WHAT NEEDS TO BE DONE:
Could you please transcribe the data exactly, without the pictures?

DATASET CONTENT:
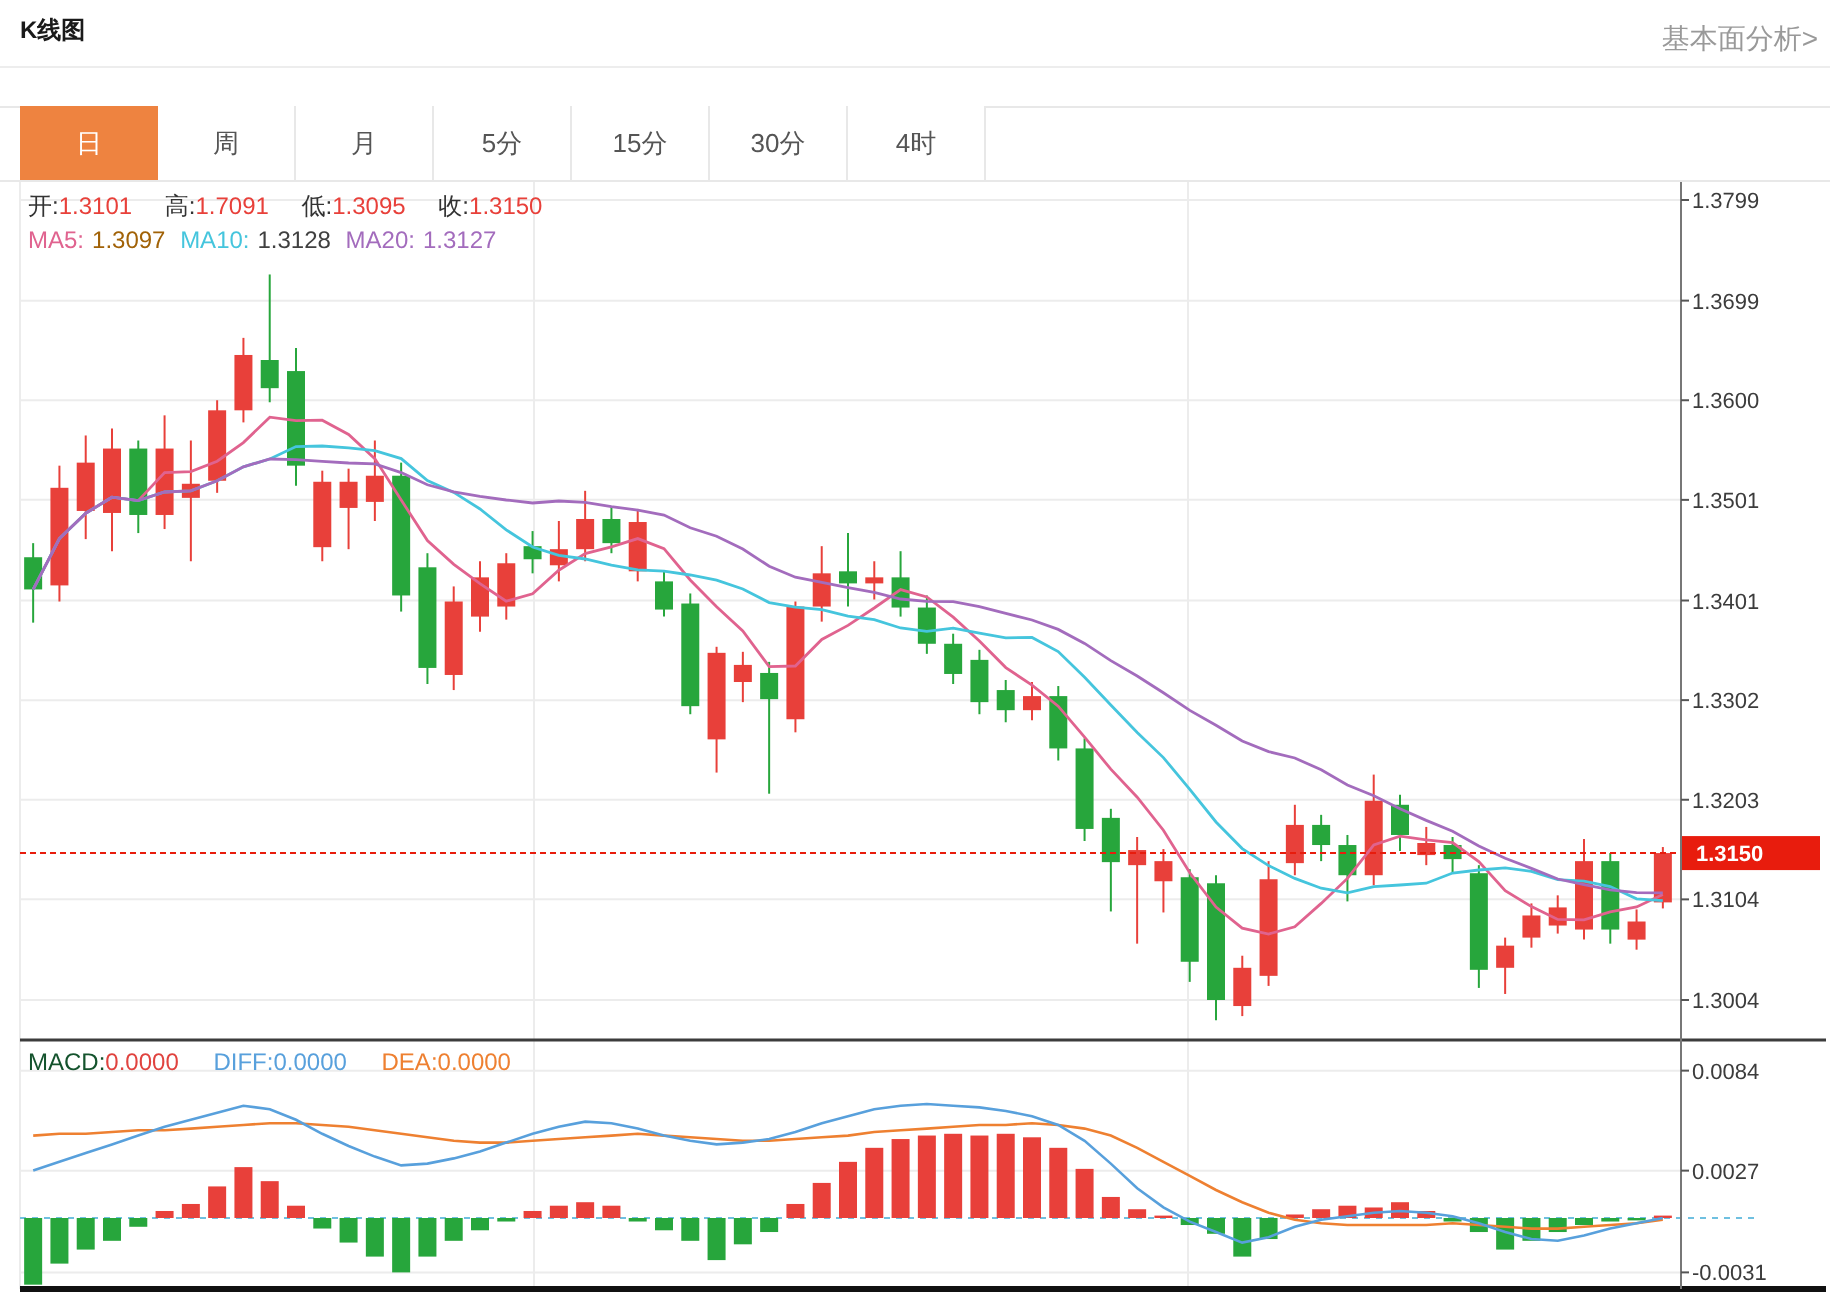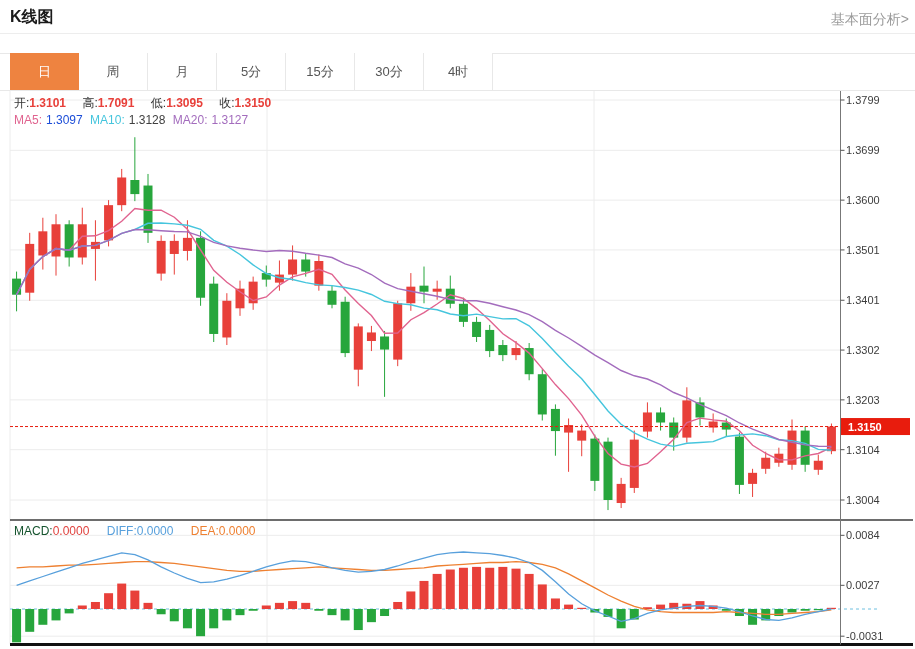"K线图" .hdr-title { font-size: 16px -> 12px }
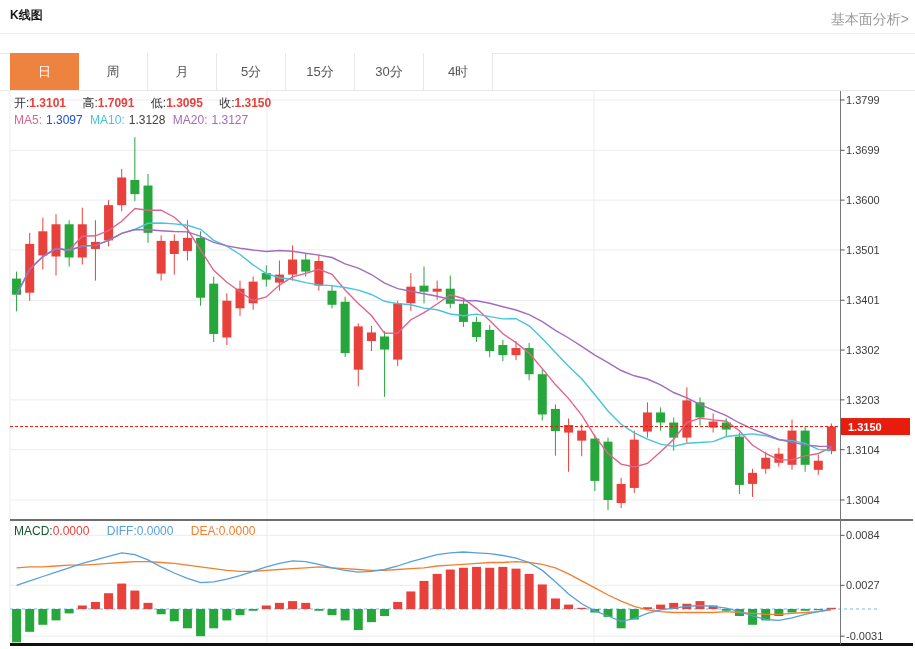"1.3101" .lg-ohlc .val { font-weight: bold -> none }
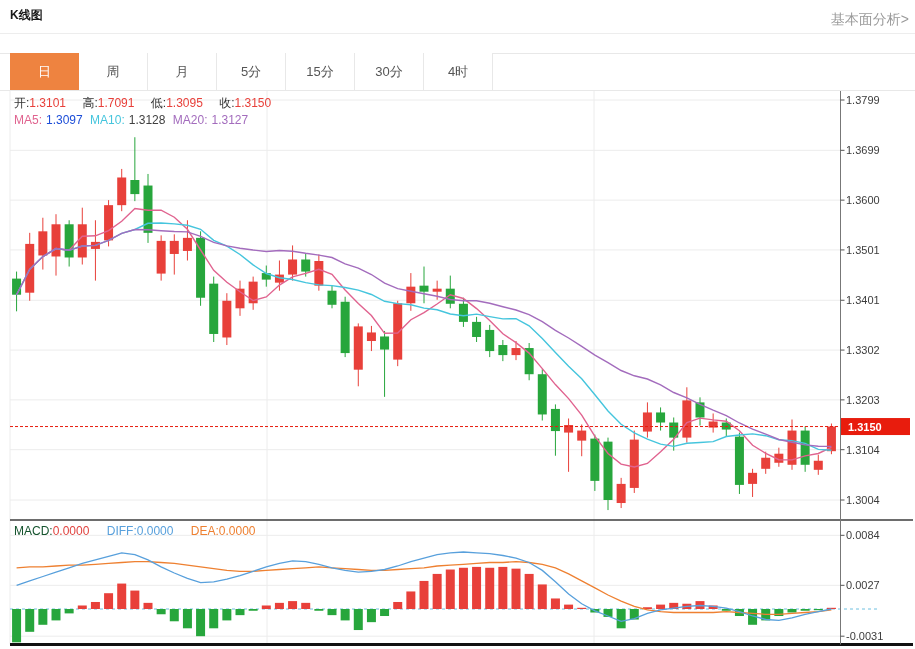"1.3097" span.gap { color: #1d4ed8 -> #a16207 }
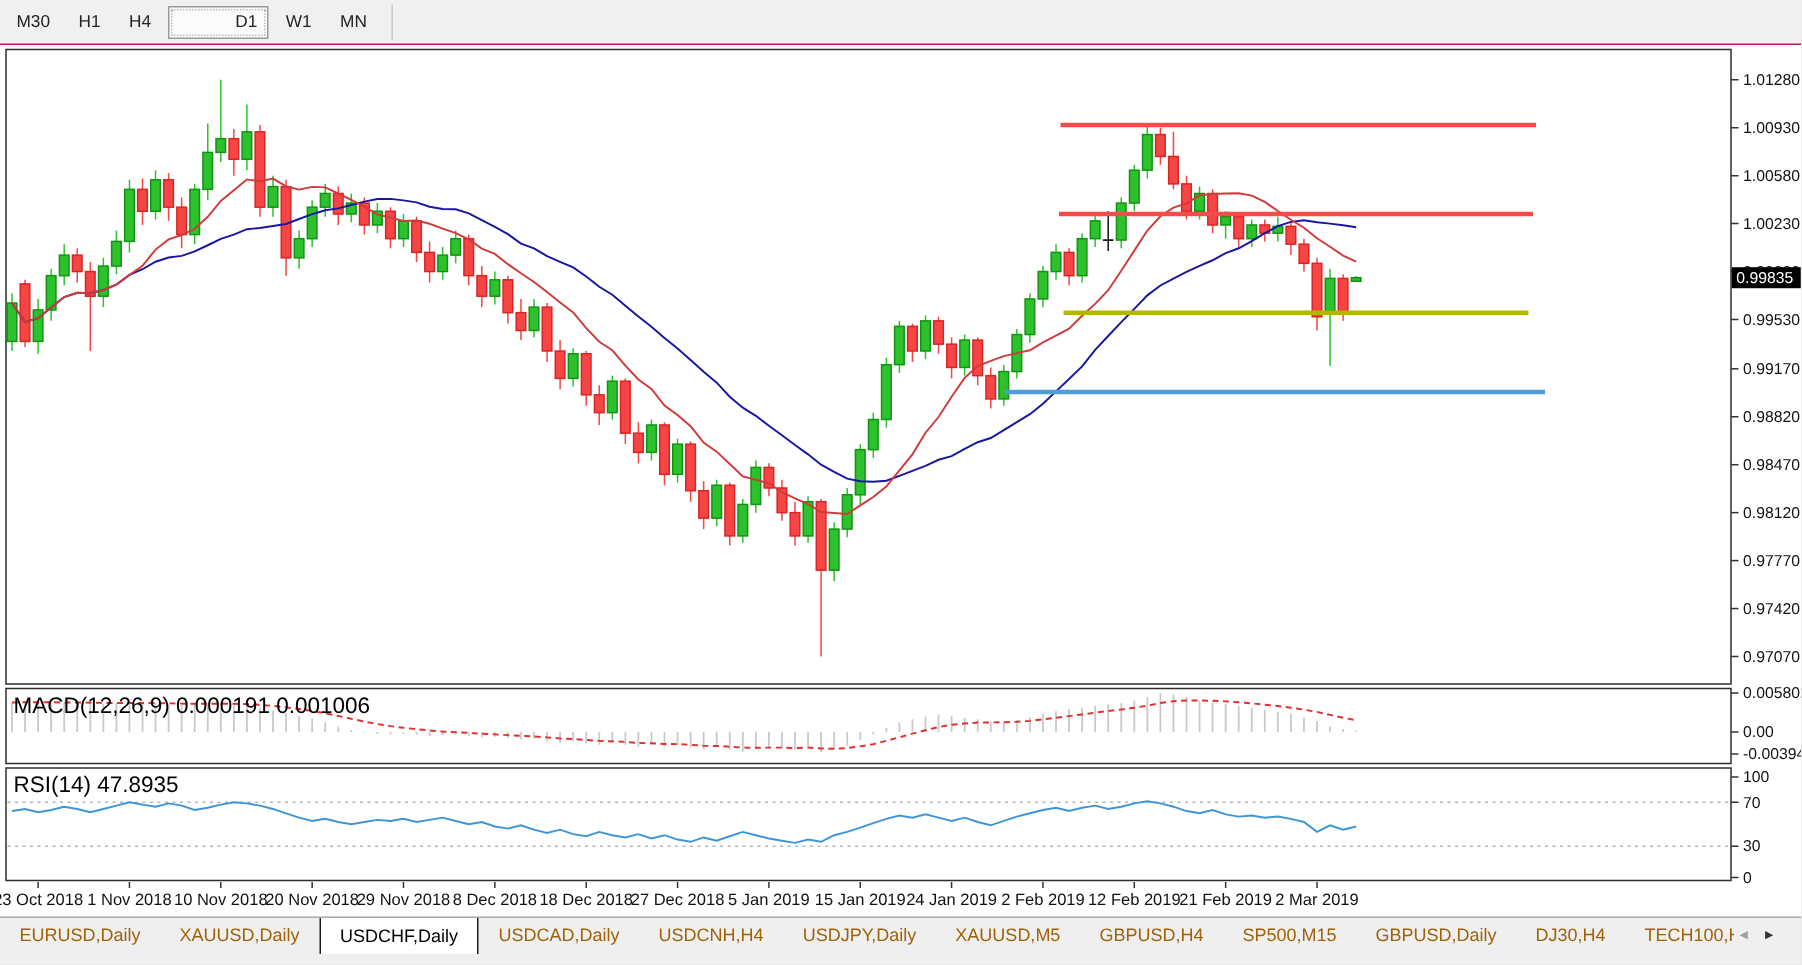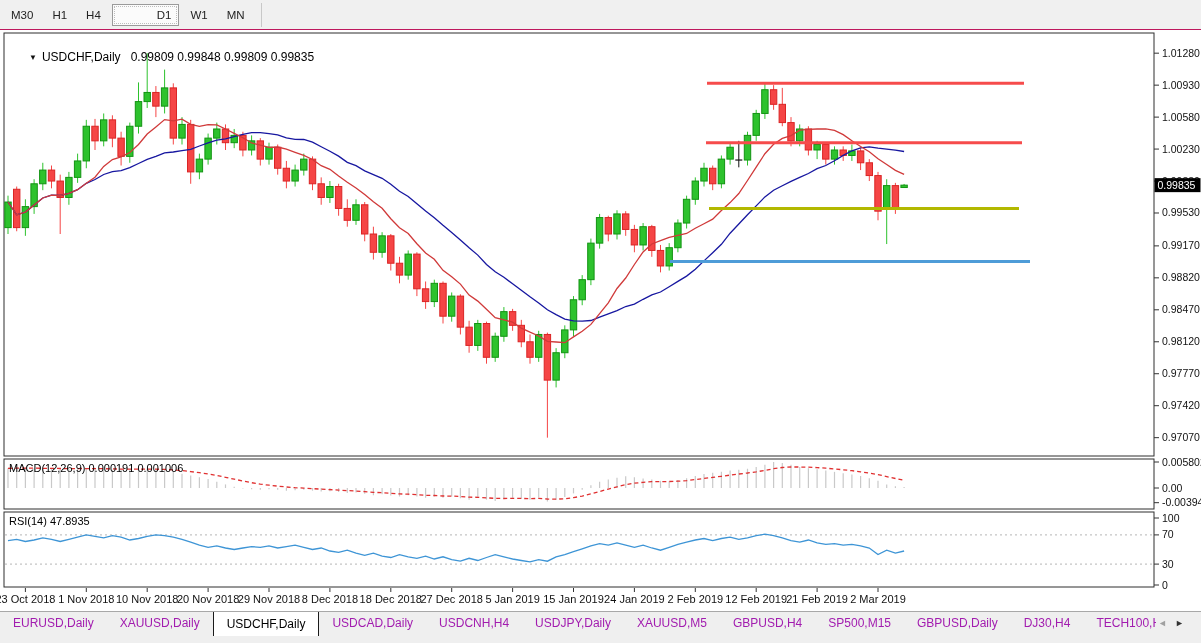"▼ USDCHF,Daily 0.99809 0.99848 0.99809" div.overlay { html: <div> <span>▼</span><span>USDCHF,Daily</span><span>0.99809 0.99848 0.99809 0.99835</span> </div> -> none }
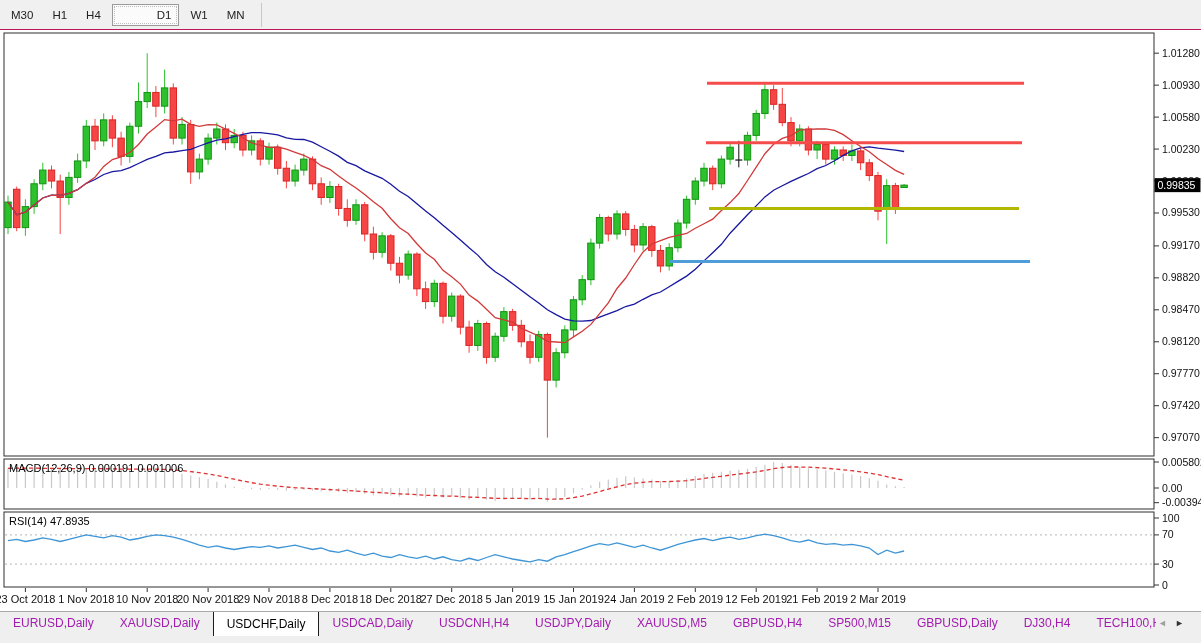"MACD(12,26,9) 0.000191 0.001006" .ind-ov { font-size: 11px -> 15px }
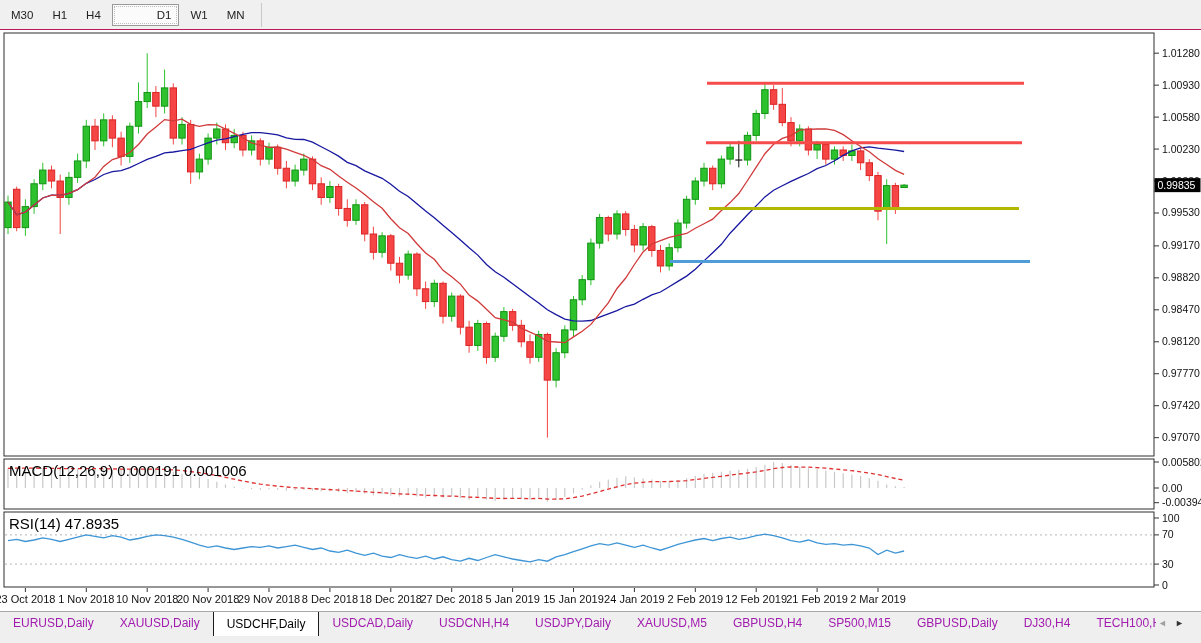"EURUSD,Daily" .tab { color: #a21caf -> #a16207 }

OUTPUT OF THE TASK:
"K线图" .hdr-title { font-size: 16px -> 12px }
"1.3101" .lg-ohlc .val { font-weight: bold -> none }
"1.3097" span.gap { color: #1d4ed8 -> #a16207 }
"▼ USDCHF,Daily 0.99809 0.99848 0.99809" div.overlay { html: <div> <span>▼</span><span>USDCHF,Daily</span><span>0.99809 0.99848 0.99809 0.99835</span> </div> -> none }
"MACD(12,26,9) 0.000191 0.001006" .ind-ov { font-size: 11px -> 15px }
"EURUSD,Daily" .tab { color: #a21caf -> #a16207 }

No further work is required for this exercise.